Meneropong Prospek Kinerja Bisnis dan Harga Saham Bukit Asam (PTBA) Menjelang RUPS
EmitenNews.com -PT Bukit Asam Tbk (PTBA) akan menggelar Rapat Umum Pemegang Saham Tahunan (RUPST) pada 15 Juni 2023. RUPS dari anggota holding BUMN Tambang MIND ID ini termasuk salah satu hajatan yang paling ditunggu tunggu investor, terutama para pemburu dividen.
Dalam surat pemanggilan RUPST yang dipublikasikan pada 24 Mei 2023, terdapat 7 mata acara rapat. Di antaranya persetujuan laporan tahunan dan pengesahan laporan keuangan konsolidasian serta penetapan penggunaan laba bersih untuk dividen tahun buku 2022.

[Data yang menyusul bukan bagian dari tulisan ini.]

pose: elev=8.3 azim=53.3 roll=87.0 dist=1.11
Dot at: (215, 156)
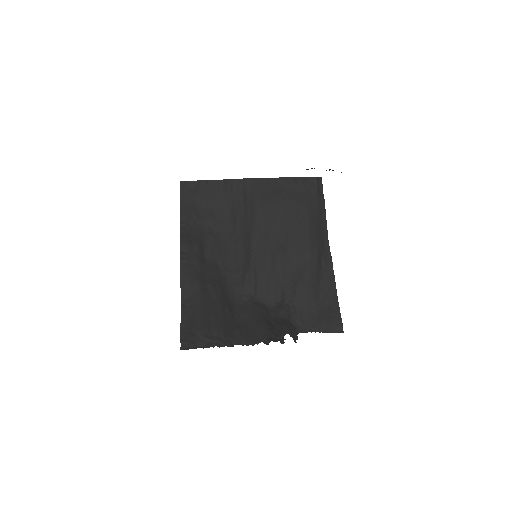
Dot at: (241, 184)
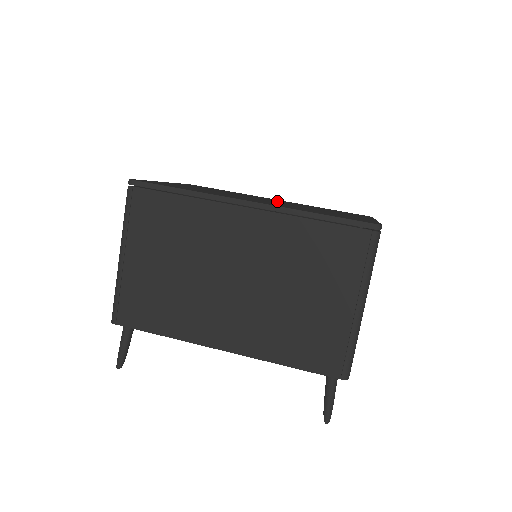
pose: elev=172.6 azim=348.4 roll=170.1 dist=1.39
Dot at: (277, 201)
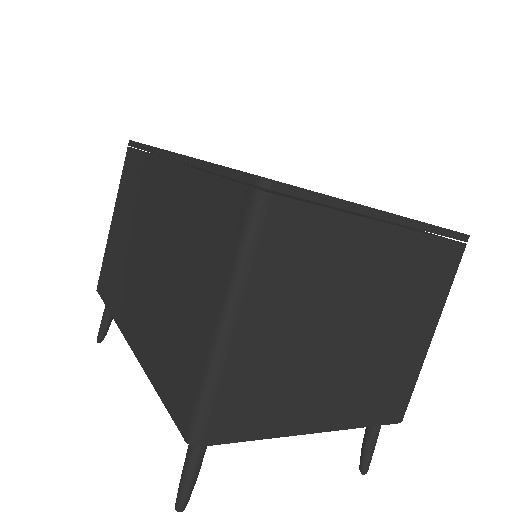
Dot at: occluded
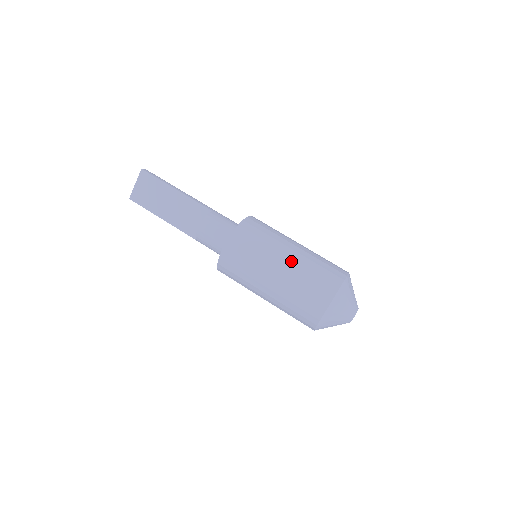
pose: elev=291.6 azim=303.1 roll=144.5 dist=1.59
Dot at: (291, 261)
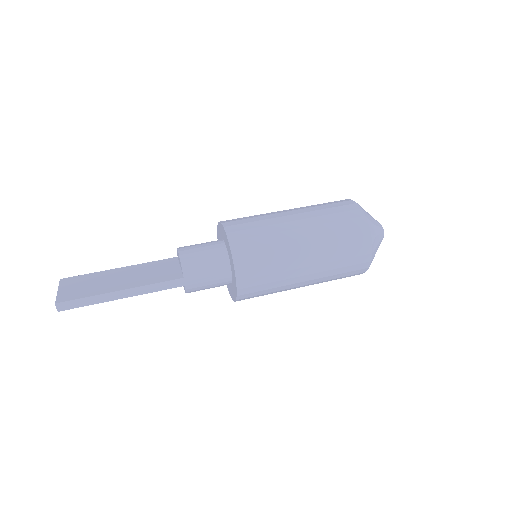
Dot at: occluded
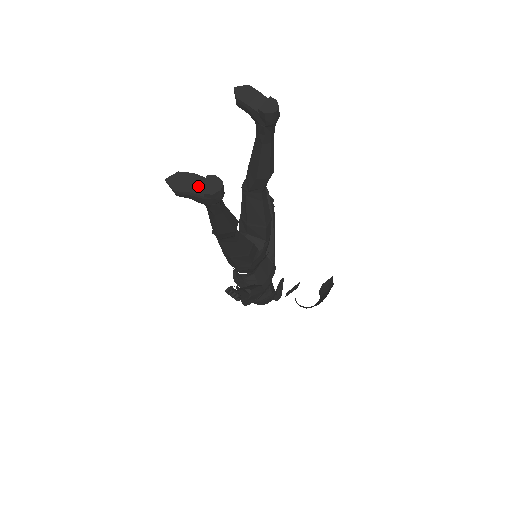
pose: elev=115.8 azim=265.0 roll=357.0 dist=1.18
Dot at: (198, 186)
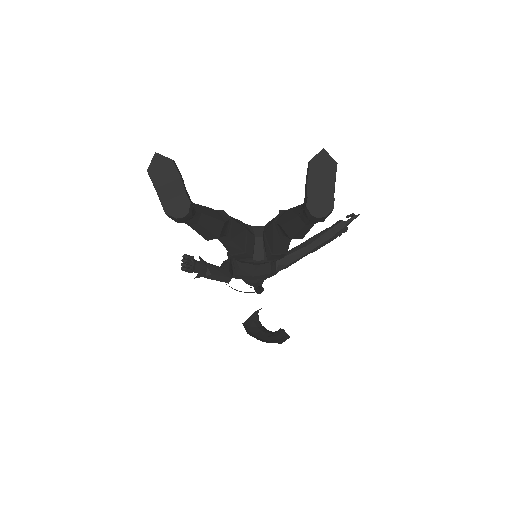
Dot at: (170, 191)
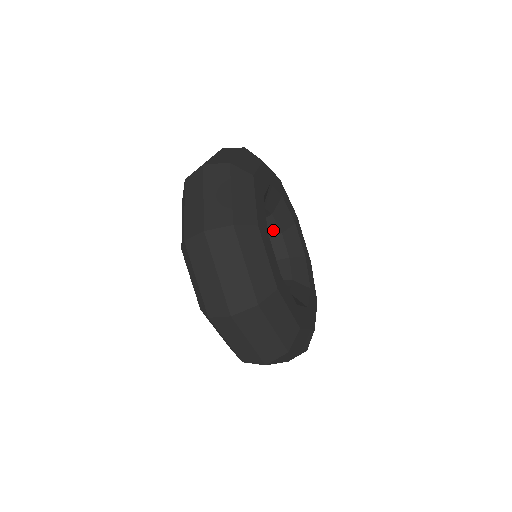
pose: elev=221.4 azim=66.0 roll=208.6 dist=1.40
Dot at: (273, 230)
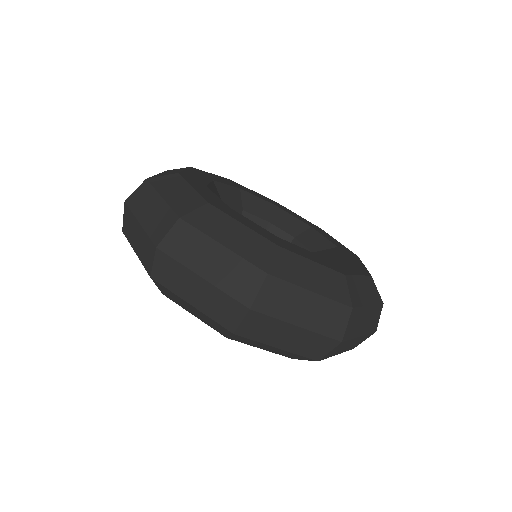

Rekam jejak menunjukkan PTBA tidak pernah mengecewakan investor. Emiten ini bukan hanya rutin membagikan dividen, setidaknya dalam lima tahun terakhir, juga selalu royal. Tidak mengherankan jika investor kembali menantikan berkah dividen jumbo.
Sekilas informasi, PTBA berhasil mencatatkan laba bersih sebesar Rp 12,6 triliun pada 2022 atau naik 59,5% dibanding dengan tahun 2021 yang senilai Rp 7,9 triliun. Sementara itu dari sisi Earnings Before Interest Tax Depreciation & Amortization (EBITDA) juga naik signifikan sebesar 52,6% secara tahunan menjadi Rp 17,7 triliun.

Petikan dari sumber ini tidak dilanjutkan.